• _Task directions_: The lines to copy run from the one containing "avkastningen är det viktigt att ta hä" to the end of the records below; repeat them exactly and include nothing else.
### Material provided
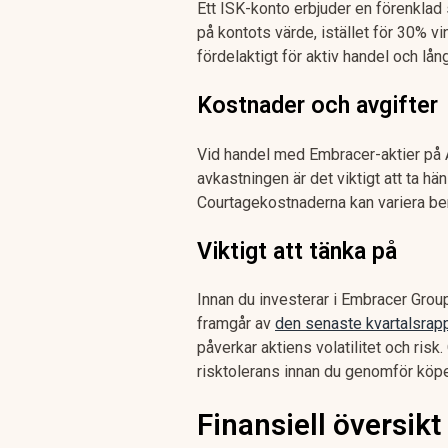
Ett ISK-konto erbjuder en förenklad 
på kontots värde, istället för 30% vi
fördelaktigt för aktiv handel och lå
Kostnader och avgifter
Vid handel med Embracer-aktier på 
avkastningen är det viktigt att ta hä
Courtagekostnaderna kan variera b
Viktigt att tänka på
Innan du investerar i Embracer Group
framgår av
den senaste kvartalsrap
påverkar aktiens volatilitet och ris
risktolerans innan du genomför köpe
Finansiell översik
######
• _Answer section_:
avkastningen är det viktigt att ta hä
Courtagekostnaderna kan variera b
Viktigt att tänka på
Innan du investerar i Embracer Group
framgår av
den senaste kvartalsrap
påverkar aktiens volatilitet och ris
risktolerans innan du genomför köpe
Finansiell översik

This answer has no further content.